Uncle Bardies’ Movie of the Week: A film noir that is the film noirest

Once a week on Monday, Uncle Bardie shares a movie with his Readers he gives a big two thumbs up. It will simply be a short excerpt or a trailer. Uncle Bardie might even throw in a reflection on the movie. If so, it will make an appearance below the video. So pop some popcorn and give yourself a treat. This week’s movie is “Double Indemnity” (1944).

James M. Cain, Dashiell Hammett and Raymond Chandler wrote pulp fiction that stamped American literature with an edge. These guys were no Hemingways but their influence was just as powerful. Film makers turned their novels into the black and white movies that the French labelled film noir features. Film-noir-ism explored the underside of American society. They featured murder, but not just any murder. It was murder in that twilight zone of lust and greed and passion and failed ambition.

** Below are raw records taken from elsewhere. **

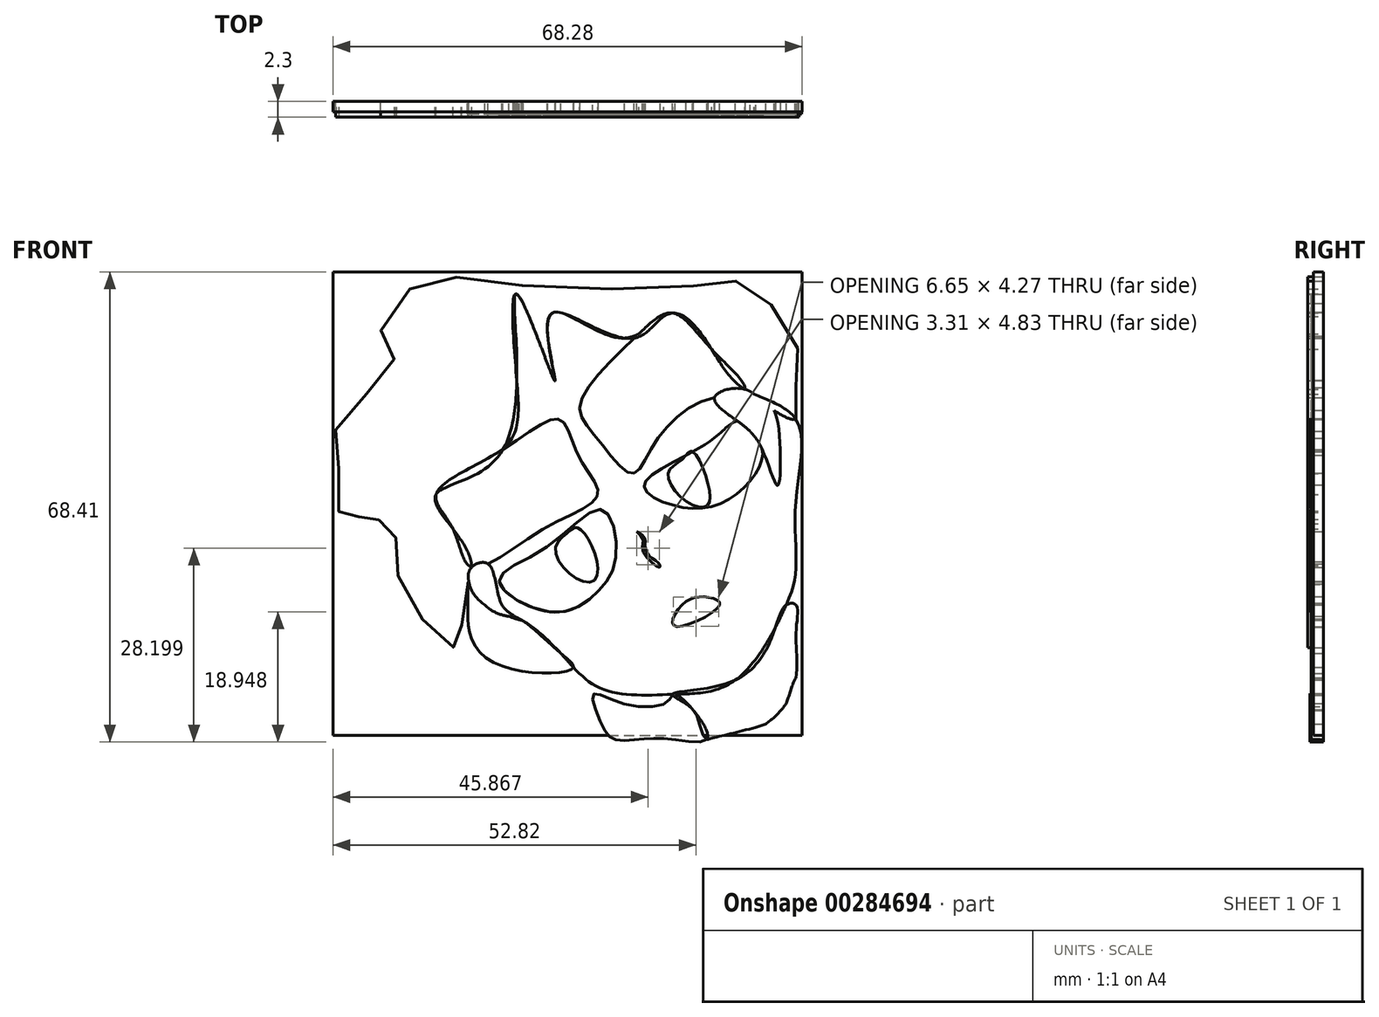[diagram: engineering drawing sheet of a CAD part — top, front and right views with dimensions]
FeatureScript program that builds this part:
annotation { "Feature Type Name" : "Feature", "Feature Type Description" : "" }
export const myFeature = defineFeature(function(context is Context, id is Id, definition is map)
    precondition{}
    {
        {
            var Q0;
            Q0=qCreatedBy(makeId("Front.planeOp"),FACE);
            var sketch = newSketch(context, id + "F0", { "sketchPlane" : qUnion([Q0])});
            skPoint(sketch, "E0.3.internal.snap0", {"position": v(-41.18, 8.07) * mm});
            skFitSpline(sketch, "E0", {"points": [v(-41.18, 21.35) * mm, v(-41.18, 16.35) * mm, v(-41.18, 8.07) * mm, v(-39.04, 8.07) * mm, v(-37.52, 6.33) * mm, v(-34.94, 6.94) * mm, v(-32.97, 4.66) * mm, v(-32.51, -1.56) * mm, v(-26.44, -10.35) * mm, v(-23.71, -11.57) * mm, v(-23.26, -5.5) * mm, v(-21.9, 0) * mm, v(-24.62, 5.57) * mm, v(-27.05, 10.58) * mm, v(-17.34, 17.1) * mm, v(-15.52, 39.7) * mm, v(-11.88, 32.28) * mm, v(-9.76, 27.12) * mm, v(-10.82, 33.64) * mm, v(-9.6, 37.13) * mm, v(1.77, 33.34) * mm, v(7.39, 36.98) * mm, v(15.28, 28.48) * mm, v(17.86, 25.9) * mm, v(25.31, 21.5) * mm, v(25.31, 26.2) * mm, v(25.31, 32.73) * mm, v(18, 41.18) * mm, v(12.85, 41.18) * mm, v(-16.43, 41.18) * mm, v(-29.78, 41.18) * mm, v(-35.1, 33.19) * mm, v(-33.12, 29.7) * mm, v(-41.18, 21.35) * mm]});
            skFitSpline(sketch, "E1", {"points": [v(-27.05, 10.58) * mm, v(-24.62, 5.57) * mm, v(-21.9, 0) * mm, v(-11.42, 5.57) * mm, v(-3.54, 10.58) * mm, v(-6.27, 16.04) * mm, v(-9.15, 21.5) * mm, v(-17.34, 17.1) * mm, v(-27.05, 10.58) * mm]});
            skFitSpline(sketch, "E2", {"points": [v(-6.11, 23.63) * mm, v(-3.54, 18.62) * mm, v(1.47, 13.62) * mm, v(4.5, 17.71) * mm, v(12.4, 24.39) * mm, v(17.86, 25.9) * mm, v(13.03, 31.73) * mm, v(7.39, 36.98) * mm, v(1.77, 33.34) * mm, v(-6.11, 23.63) * mm]});
            skFitSpline(sketch, "E3", {"points": [v(13.46, 24.67) * mm, v(16.82, 21.26) * mm, v(20.35, 17.24) * mm, v(22.56, 11.9) * mm, v(23.04, 14.8) * mm, v(22.1, 22.82) * mm, v(20.86, 23.66) * mm, v(17.86, 25.9) * mm, v(13.46, 24.67) * mm]});
            skFitSpline(sketch, "E4", {"points": [v(-22.3, -2.1) * mm, v(-19.94, -5.5) * mm, v(-14.5, -7.76) * mm, v(-17.5, -5.5) * mm, v(-19.5, 0.46) * mm, v(-21.9, 0) * mm, v(-22.3, -2.1) * mm]});
            skFitSpline(sketch, "E5", {"points": [v(-9.68, 2.89) * mm, v(-7.63, -0.98) * mm, v(-4.21, -2.04) * mm, v(-3.68, 1.07) * mm, v(-5.58, 5.01) * mm, v(-6.72, 5.77) * mm, v(-7.86, 5.09) * mm, v(-9.68, 2.89) * mm]});
            skFitSpline(sketch, "E6", {"points": [v(-17.87, -2.04) * mm, v(-11.04, 2.89) * mm, v(-2.85, 8.35) * mm, v(-0.88, 1.68) * mm, v(-3.76, -3.79) * mm, v(-10.36, -6.52) * mm, v(-17.87, -2.04) * mm]});
            skFitSpline(sketch, "E7", {"points": [v(6.7, 13.74) * mm, v(9.21, 9.64) * mm, v(12.4, 8.96) * mm, v(12.4, 12.52) * mm, v(10.12, 16.85) * mm, v(8.68, 15.63) * mm, v(6.7, 13.74) * mm]});
            skFitSpline(sketch, "E8", {"points": [v(3.22, 12) * mm, v(12.4, 18.06) * mm, v(16.82, 21.26) * mm, v(18.62, 19.8) * mm, v(20.35, 17.24) * mm, v(19.68, 14.04) * mm, v(14.83, 9.49) * mm, v(7.62, 8.96) * mm, v(3.22, 12) * mm]});
            skFitSpline(sketch, "E9", {"points": [v(2.15, 5.17) * mm, v(3.01, 4.15) * mm, v(3.01, 2.43) * mm, v(5.44, 0) * mm, v(5.44, 0.49) * mm, v(4.03, 1.54) * mm, v(3.33, 3.1) * mm, v(3.2, 4.4) * mm, v(2.15, 5.17) * mm]});
            skFitSpline(sketch, "E10", {"points": [v(8.73, -5.5) * mm, v(7.62, -8.56) * mm, v(14.18, -5.5) * mm, v(12.4, -4.35) * mm, v(8.73, -5.5) * mm]});
            skFitSpline(sketch, "E11", {"points": [v(-14.5, -7.76) * mm, v(-8.9, -12.57) * mm, v(-2.95, -17.71) * mm, v(7.33, -18.52) * mm, v(16.5, -16.43) * mm, v(23.9, -5.5) * mm, v(25.31, 0) * mm, v(25.31, 9.93) * mm, v(25.31, 21.5) * mm, v(17.86, 25.9) * mm, v(13.03, 31.73) * mm, v(7.39, 36.98) * mm, v(0.37, 33.34) * mm, v(-9.6, 37.13) * mm, v(-10.82, 33.64) * mm, v(-9.76, 27.12) * mm, v(-11.88, 32.28) * mm, v(-15.52, 39.7) * mm, v(-15.32, 27.12) * mm, v(-17.34, 17.1) * mm, v(-27.05, 10.58) * mm, v(-24.62, 5.57) * mm, v(-21.9, 0) * mm, v(-19.5, 0.46) * mm, v(-17.5, -5.5) * mm, v(-14.5, -7.76) * mm]});
            skFitSpline(sketch, "E12", {"points": [v(-22.43, -3.97) * mm, v(-22.43, -7.7) * mm, v(-20.28, -12.8) * mm, v(-10.92, -15.44) * mm, v(-7.1, -14.54) * mm, v(-8.9, -12.57) * mm, v(-14.5, -7.76) * mm, v(-16.45, -7.16) * mm, v(-19.94, -5.5) * mm, v(-22.3, -2.1) * mm, v(-22.43, -3.97) * mm]});
            skFitSpline(sketch, "E13", {"points": [v(7.33, -18.52) * mm, v(10.4, -20.87) * mm, v(12.34, -25.05) * mm, v(20.92, -22.8) * mm, v(25.31, -16.15) * mm, v(25.31, -9.4) * mm, v(25.31, -5.5) * mm, v(23.9, -5.5) * mm, v(22.33, -8.76) * mm, v(16.5, -16.43) * mm, v(7.33, -18.52) * mm]});
            skFitSpline(sketch, "E14", {"points": [v(12.34, -25.16) * mm, v(21.24, -25.05) * mm, v(25.31, -25.05) * mm, v(25.31, -21.73) * mm, v(25.31, -16.15) * mm, v(23.9, -19.81) * mm, v(20.92, -22.8) * mm, v(12.34, -25.16) * mm]});
            skFitSpline(sketch, "E15", {"points": [v(7.5, -18.5) * mm, v(6.65, -19.58) * mm, v(0, -19.8) * mm, v(-4.19, -18.52) * mm, v(-3, -22.8) * mm, v(-1.18, -25.05) * mm, v(2.57, -25.05) * mm, v(7.33, -25.05) * mm, v(12.34, -25.05) * mm, v(10.4, -20.87) * mm, v(7.5, -18.5) * mm]});
            skSolve(sketch);
        }
        {
            var Q0;
            {var subQ0=sQuery(id+"F0.wireOp",EDGE,"E11");var subQ1=sQuery(id+"F0.wireOp",EDGE,"E0");var subQ3=makeQuery(id+"F0.imprint","INTERSECT",VERTEX,{"disambiguationData":[OD(2.0)],"derivedFrom":[subQ1,subQ0]});Q0=makeQuery(id+"F0.imprint","IMPRINT",FACE,{"disambiguationData":[TD([[makeQuery(id+"F0.imprint","IMPRINT",EDGE,{"disambiguationData":[TD([[subQ3,-1.0]])],"derivedFrom":subQ1}),1.0]])]});}
            extrude(context, id + "F1", {"entities" : qUnion([Q0]), "depth" : 2.3 * mm});
        }
        {
            var Q0;
            {var subQ0=sQuery(id+"F0.wireOp",EDGE,"E11");var subQ1=sQuery(id+"F0.wireOp",EDGE,"E1");var subQ2=sQuery(id+"F0.wireOp",EDGE,"E0");var subQ7=makeQuery(id+"F0.imprint","INTERSECT",VERTEX,{"disambiguationData":[OD(1.0)],"derivedFrom":[subQ2,subQ1,subQ0]});Q0=makeQuery(id+"F0.imprint","IMPRINT",FACE,{"disambiguationData":[TD([[makeQuery(id+"F0.imprint","IMPRINT",EDGE,{"disambiguationData":[TD([[subQ7,-1.0]])],"derivedFrom":subQ2}),-1.0]])]});}
            var Q1;
            {var subQ1=sQuery(id+"F0.wireOp",EDGE,"E2");var subQ4=sQuery(id+"F0.wireOp",EDGE,"E0");var subQ7=makeQuery(id+"F0.imprint","INTERSECT",VERTEX,{"derivedFrom":[subQ4,subQ1]});Q1=makeQuery(id+"F0.imprint","IMPRINT",FACE,{"disambiguationData":[TD([[makeQuery(id+"F0.imprint","IMPRINT",EDGE,{"disambiguationData":[TD([[subQ7,-1.0]])],"derivedFrom":subQ4}),-1.0]])]});}
            extrude(context, id + "F2", {"entities" : qUnion([Q0, Q1]), "depth" : 2.3 * mm});
        }
        {
            var Q0;
            Q0=makeQuery(id+"F0.imprint","IMPRINT",FACE,{"disambiguationData":[TD([[makeQuery(id+"F0.imprint","IMPRINT",EDGE,{"derivedFrom":sQuery(id+"F0.wireOp",EDGE,"E6")}),1.0]])]});
            extrude(context, id + "F3", {"entities" : qUnion([Q0]), "depth" : 1.8 * mm});
        }
        {
            var Q0;
            {var subQ0=sQuery(id+"F0.wireOp",EDGE,"E8");var subQ1=sQuery(id+"F0.wireOp",EDGE,"E3");var subQ2=makeQuery(id+"F0.imprint","INTERSECT",VERTEX,{"disambiguationData":[OD(0.0)],"derivedFrom":[subQ1,subQ0]});Q0=makeQuery(id+"F0.imprint","IMPRINT",FACE,{"disambiguationData":[TD([[makeQuery(id+"F0.imprint","IMPRINT",EDGE,{"disambiguationData":[TD([[subQ2,-1.0]])],"derivedFrom":subQ1}),-1.0]])]});}
            var Q1;
            Q1=makeQuery(id+"F0.imprint","IMPRINT",FACE,{"disambiguationData":[TD([[makeQuery(id+"F0.imprint","IMPRINT",EDGE,{"derivedFrom":sQuery(id+"F0.wireOp",EDGE,"E5")}),-1.0]])]});
            extrude(context, id + "F4", {"entities" : qUnion([Q0, Q1]), "operationType" : NewBodyOperationType.ADD, "depth" : 2 * mm});
        }
        {
            var Q0;
            Q0=makeQuery(id+"F0.imprint","IMPRINT",FACE,{"disambiguationData":[TD([[makeQuery(id+"F0.imprint","IMPRINT",EDGE,{"derivedFrom":sQuery(id+"F0.wireOp",EDGE,"E5")}),1.0]])]});
            var Q1;
            {var subQ0=sQuery(id+"F0.wireOp",EDGE,"E8");var subQ1=sQuery(id+"F0.wireOp",EDGE,"E7");var subQ2=makeQuery(id+"F0.imprint","INTERSECT",VERTEX,{"disambiguationData":[OD(0.0)],"derivedFrom":[subQ1,subQ0]});Q1=makeQuery(id+"F0.imprint","IMPRINT",FACE,{"disambiguationData":[TD([[makeQuery(id+"F0.imprint","IMPRINT",EDGE,{"disambiguationData":[TD([[subQ2,1.0]])],"derivedFrom":subQ1}),1.0]])]});}
            extrude(context, id + "F5", {"entities" : qUnion([Q0, Q1]), "operationType" : NewBodyOperationType.ADD, "depth" : 2.3 * mm});
        }
        {
            var Q0;
            {var subQ0=sQuery(id+"F0.wireOp",EDGE,"E12");var subQ1=sQuery(id+"F0.wireOp",EDGE,"E11");var subQ2=makeQuery(id+"F0.imprint","INTERSECT",VERTEX,{"disambiguationData":[OD(0.0)],"derivedFrom":[subQ1,subQ0]});Q0=makeQuery(id+"F0.imprint","IMPRINT",FACE,{"disambiguationData":[TD([[makeQuery(id+"F0.imprint","IMPRINT",EDGE,{"disambiguationData":[TD([[subQ2,1.0]])],"derivedFrom":subQ1}),-1.0]])]});}
            var Q1;
            {var subQ0=sQuery(id+"F0.wireOp",EDGE,"E15");var subQ4=sQuery(id+"F0.wireOp",EDGE,"E11");var subQ12=makeQuery(id+"F0.imprint","INTERSECT",VERTEX,{"disambiguationData":[OD(1.0)],"derivedFrom":[subQ4,subQ0]});Q1=makeQuery(id+"F0.imprint","IMPRINT",FACE,{"disambiguationData":[TD([[makeQuery(id+"F0.imprint","IMPRINT",EDGE,{"disambiguationData":[TD([[subQ12,-1.0]])],"derivedFrom":subQ4}),-1.0]])]});}
            extrude(context, id + "F6", {"entities" : qUnion([Q0, Q1]), "depth" : 1.8 * mm});
        }
        {
            var Q0;
            {var subQ0=sQuery(id+"F0.wireOp",EDGE,"E15");var subQ1=sQuery(id+"F0.wireOp",EDGE,"E13");var subQ2=makeQuery(id+"F0.imprint","INTERSECT",VERTEX,{"disambiguationData":[OD(0.0)],"derivedFrom":[subQ1,subQ0]});Q0=makeQuery(id+"F0.imprint","IMPRINT",FACE,{"disambiguationData":[TD([[makeQuery(id+"F0.imprint","IMPRINT",EDGE,{"disambiguationData":[TD([[subQ2,-1.0]])],"derivedFrom":subQ1}),-1.0]])]});}
            extrude(context, id + "F7", {"entities" : qUnion([Q0]), "depth" : 2 * mm});
        }
        {
            var Q0;
            Q0=qCreatedBy(makeId("Front.planeOp"),FACE);
            var sketch = newSketch(context, id + "F8", { "sketchPlane" : qUnion([Q0])});
            skLineSegment(sketch, "E16.bottom", {"start": v(-42.06, 42.97) * mm, "end": v(26.22, 42.97) * mm});
            skLineSegment(sketch, "E16.top", {"start": v(-42.06, -24.47) * mm, "end": v(26.22, -24.47) * mm});
            skLineSegment(sketch, "E16.left", {"start": v(-42.06, 42.97) * mm, "end": v(-42.06, -24.47) * mm});
            skLineSegment(sketch, "E16.right", {"start": v(26.22, 42.97) * mm, "end": v(26.22, -24.47) * mm});
            skSolve(sketch);
        }
        {
            var Q0;
            Q0=makeQuery(id+"F8.imprint","IMPRINT",FACE,{"disambiguationData":[TD([[makeQuery(id+"F8.imprint","IMPRINT",EDGE,{"derivedFrom":sQuery(id+"F8.wireOp",EDGE,"E16.bottom")}),-1.0]])]});
            extrude(context, id + "F9", {"entities" : qUnion([Q0]), "depth" : 1.5 * mm});
        }
    });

The movement began with Billy Wilder and the film adaptation of James M. Cain’s “Double Indemnity” It is the story of a pair who cross over to the dark side into the film-noir-zone. Fred MacMurray plays Neff, an insurance salesman on the prowl for new customers. Since he’s in the vicinity of a client who needs to renew his auto insurance, he figures why not stop in and collect the renewal fee.

Neff shoves his way past the maid who answers the door, demanding to see the man of the house. Of course, the man isn’t home. His wife, Phyllis (Barbara Stanwyck), is. As Neff stands in the living room, she appears on the second floor. She has nothing on but a towel. She tells the maid, “I’ll be right down.”  When a woman that looks like Barbara Stanwyck tells an insurance salesman she’ll be right down, it is a pretty good idea that the insurance salesman should run like hell. Because there is a good chance she is up to no good. Of course, that is exactly what Phyllis is up to.

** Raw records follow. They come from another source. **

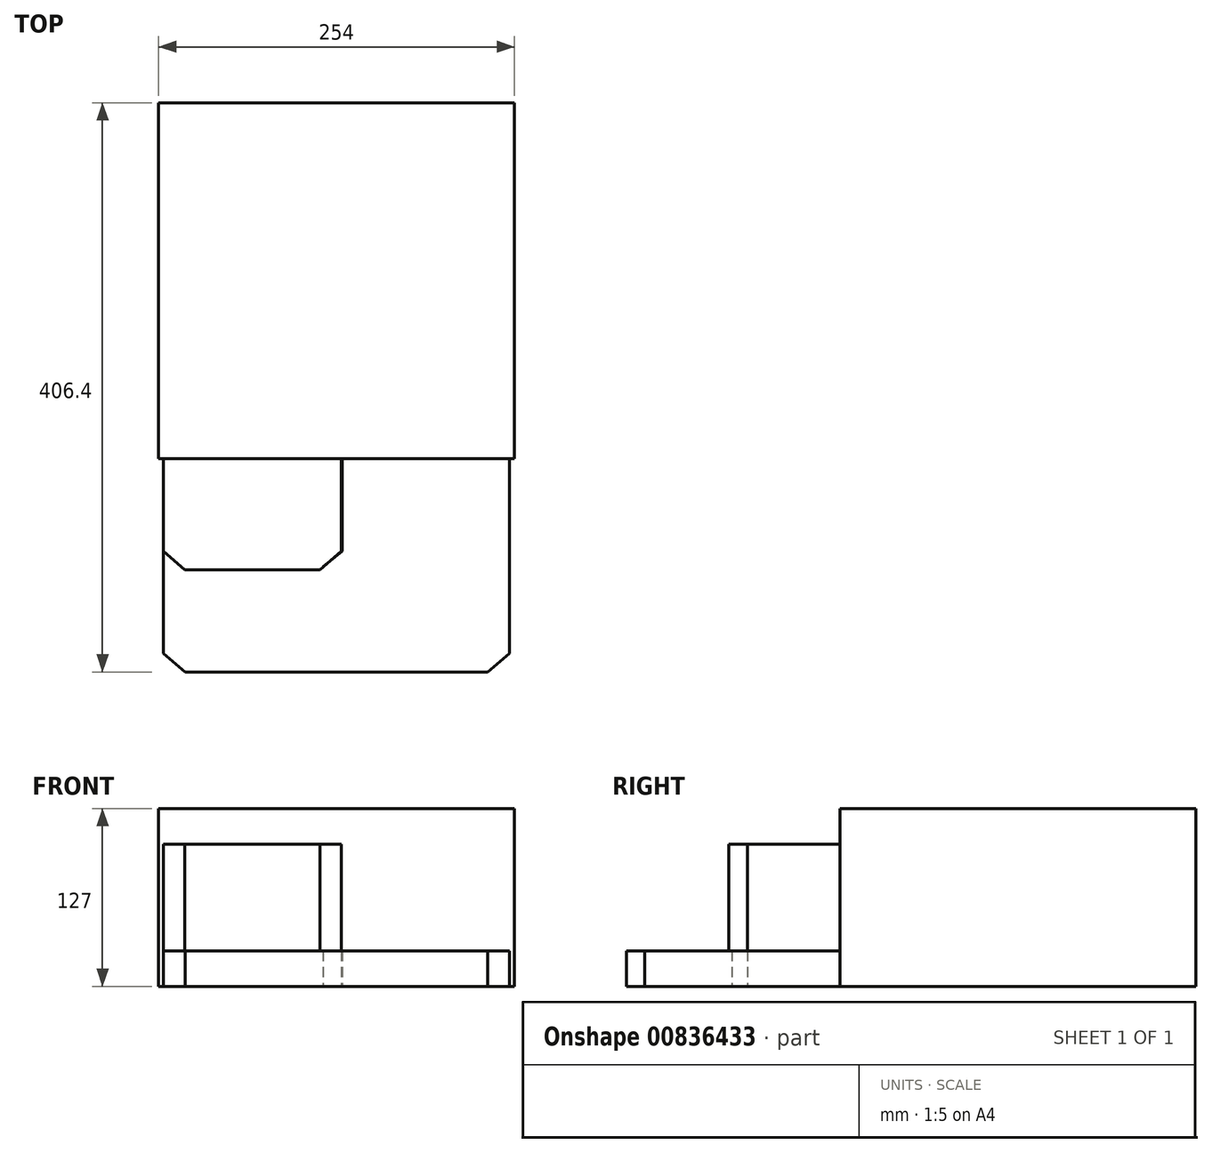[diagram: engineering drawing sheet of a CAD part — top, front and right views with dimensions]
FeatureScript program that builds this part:
annotation { "Feature Type Name" : "Feature", "Feature Type Description" : "" }
export const myFeature = defineFeature(function(context is Context, id is Id, definition is map)
    precondition{}
    {
        {
            var Q0;
            Q0=qCreatedBy(makeId("Top.planeOp"),FACE);
            var sketch = newSketch(context, id + "F0", { "sketchPlane" : qUnion([Q0])});
            skLineSegment(sketch, "E0.bottom", {"start": v(-131.57, 277.89) * mm, "end": v(122.43, 277.89) * mm});
            skLineSegment(sketch, "E0.top", {"start": v(-131.57, 23.89) * mm, "end": v(122.43, 23.89) * mm});
            skLineSegment(sketch, "E0.left", {"start": v(-131.57, 277.89) * mm, "end": v(-131.57, 23.89) * mm});
            skLineSegment(sketch, "E0.right", {"start": v(122.43, 277.89) * mm, "end": v(122.43, 23.89) * mm});
            skSolve(sketch);
        }
        {
            var Q0;
            Q0=makeQuery(id+"F0.imprint","IMPRINT",FACE,{"disambiguationData":[TD([[makeQuery(id+"F0.imprint","IMPRINT",EDGE,{"derivedFrom":sQuery(id+"F0.wireOp",EDGE,"E0.bottom")}),-1.0]])]});
            var sketch = newSketch(context, id + "F1", { "sketchPlane" : qUnion([Q0])});
            skLineSegment(sketch, "E1.bottom", {"start": v(-128.27, 23.89) * mm, "end": v(-1.27, 23.89) * mm});
            skLineSegment(sketch, "E1.left", {"start": v(-128.27, 23.89) * mm, "end": v(-128.27, -42.15) * mm});
            skLineSegment(sketch, "E1.right", {"start": v(-1.27, 23.89) * mm, "end": v(-1.27, -42.15) * mm});
            skLineSegment(sketch, "E2", {"start": v(-128.27, -42.15) * mm, "end": v(-113.03, -55.6) * mm});
            skLineSegment(sketch, "E3", {"start": v(-113.03, -55.6) * mm, "end": v(-16.5, -55.6) * mm});
            skLineSegment(sketch, "E4", {"start": v(-16.5, -55.6) * mm, "end": v(-1.27, -42.15) * mm});
            skSolve(sketch);
        }
        {
            var Q0;
            Q0 = qSketchRegion(id + "F0", true);
            extrude(context, id + "F2", {"entities" : qUnion([Q0]), "depth" : 127 * mm, "offsetDistance" : 25.4 * mm});
        }
        {
            var Q0;
            Q0=makeQuery(id+"F1.imprint","IMPRINT",FACE,{"disambiguationData":[TD([[makeQuery(id+"F1.imprint","IMPRINT",EDGE,{"derivedFrom":sQuery(id+"F1.wireOp",EDGE,"E1.bottom")}),-1.0]])]});
            extrude(context, id + "F3", {"entities" : qUnion([Q0]), "operationType" : NewBodyOperationType.ADD, "depth" : 101.6 * mm, "offsetDistance" : 25.4 * mm});
        }
        {
            var Q0;
            Q0=qCreatedBy(makeId("Top.planeOp"),FACE);
            var sketch = newSketch(context, id + "F4", { "sketchPlane" : qUnion([Q0])});
            skLineSegment(sketch, "E5", {"start": v(118.75, -115.44) * mm, "end": v(103.2, -128.51) * mm});
            skLineSegment(sketch, "E6", {"start": v(103.2, -128.51) * mm, "end": v(-112.7, -128.51) * mm});
            skLineSegment(sketch, "E7", {"start": v(-112.7, -128.51) * mm, "end": v(-128.27, -115.44) * mm});
            skLineSegment(sketch, "E8", {"start": v(-128.27, -115.44) * mm, "end": v(-128.27, -42.15) * mm});
            skLineSegment(sketch, "E9", {"start": v(-128.27, -42.15) * mm, "end": v(-112.7, -55.22) * mm});
            skLineSegment(sketch, "E10", {"start": v(-112.7, -55.22) * mm, "end": v(-16.19, -55.22) * mm});
            skLineSegment(sketch, "E11", {"start": v(-16.19, -55.22) * mm, "end": v(-0.63, -42.15) * mm});
            skLineSegment(sketch, "E12", {"start": v(-0.63, -42.15) * mm, "end": v(-0.63, 23.89) * mm});
            skLineSegment(sketch, "E13", {"start": v(-0.63, 23.89) * mm, "end": v(118.75, 23.89) * mm});
            skLineSegment(sketch, "E14", {"start": v(118.75, 23.89) * mm, "end": v(118.75, -115.44) * mm});
            skSolve(sketch);
        }
        {
            var Q0;
            Q0 = qSketchRegion(id + "F4", true);
            extrude(context, id + "F5", {"entities" : qUnion([Q0]), "operationType" : NewBodyOperationType.ADD, "depth" : 25.4 * mm, "offsetDistance" : 25.4 * mm});
        }
    });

She suggests Neff come back the next evening. Her husband will be home then. Then she changes her mind. She calls and suggests Thursday afternoon would be better. When Neff shows up, the husband is nowhere in the house. And it’s the maid’s day off. Some coincidence, huh?

Phyllis wants to purchase accident insurance for the hubby. Just in case he loses his life working the oil rigs. And she doesn’t want the husband to know.

Neff tells her no and leaves. But this is not a woman who takes no for an answer. She puts on the persuasion and pretty soon the insurance salesman has gone patsy. Phyllis is out for murder and she’s found a patsy. Did I say murder? Yes, there is a murder. And the motive smells like honeysuckle.

Neff has a plan. To get the husband on a train. If he dies on the train, the policy pays double indemnity. So it’s murder on a train. Agatha Christie did it. Alfred Hitchcock did it. So why not Fred MacMurray and Barbara Stanwyck.

After they’ve pulled off the murder, Phyllis returns home. Neff sneaks back into his apartment, so he’ll have an alibi. He wasn’t seen leaving it. He goes downstairs and says hello to the garageman. More alibi. From there, Neff goes for a walk and has a realization. “That was all there was to it,” Neff narrates.”Nothing had slipped. Nothing had been overlooked. There was nothing to give us away. And yet, as I was walking down the street to the drugstore, suddenly it came to me that everything would go wrong.” These are the words of a doomed man, words written by a master of dialogue, Raymond Chandler.

Edward G. Robinson is Barton Keys, Neff’s friend and the insurance investigator who probes the if, ands and buts of the victim’s death. When the insurance company president claims the husband committed suicide, it is Keys who says it couldn’t be suicide. Jumping off a train that slow wouldn’t kill a fly. Just as Neff thinks they got away with the murder, Keys shows up at Neff’s apartment. He’s got a hunch. When he gets a hunch, he’s like a hound dog on the trail of a prey. He don’t let up.

The perfect murder isn’t perfect anymore. And somebody is about to find out he’s been a patsy.

With “Double Indemnity”, Billy Wilder put the noir in film noir. Only his fourth film, this was his first masterpiece. It was the one that put him on the road to becoming one of the most important film directors of the twentieth century. Over the next twenty years, he would give American audiences some of the best movies ever made. Movies like “The Lost Weekend”, “Sunset Boulevard”, “Ace in the Hole”, “Some Like It Hot” and “Sabrina”.

For a screenwriter, he chose Raymond Chandler to be his co-writer. It was Chandler’s first screenplay. Barbara Stanwyck, Fred MacMurray and Edward G. Robinson were hesitant to come down off their pedestals to do what they thought would be a B-movie. Somehow Billy Wilder convinced them. And all three’s careers were enhanced because of it.

In addition to the seven Academy Award nominations, “Double Indemnity” showed that Fred MacMurray could step out of his safe zone and give one of the best performances of his career. It provided a transition for Edward G. Robinson from leading man to character actor.

So, if you are looking for a movie to see on a dark and stormy night, or any other night for that matter, think “Double Indemnity”. You’ll be treating yourself to a humdinger.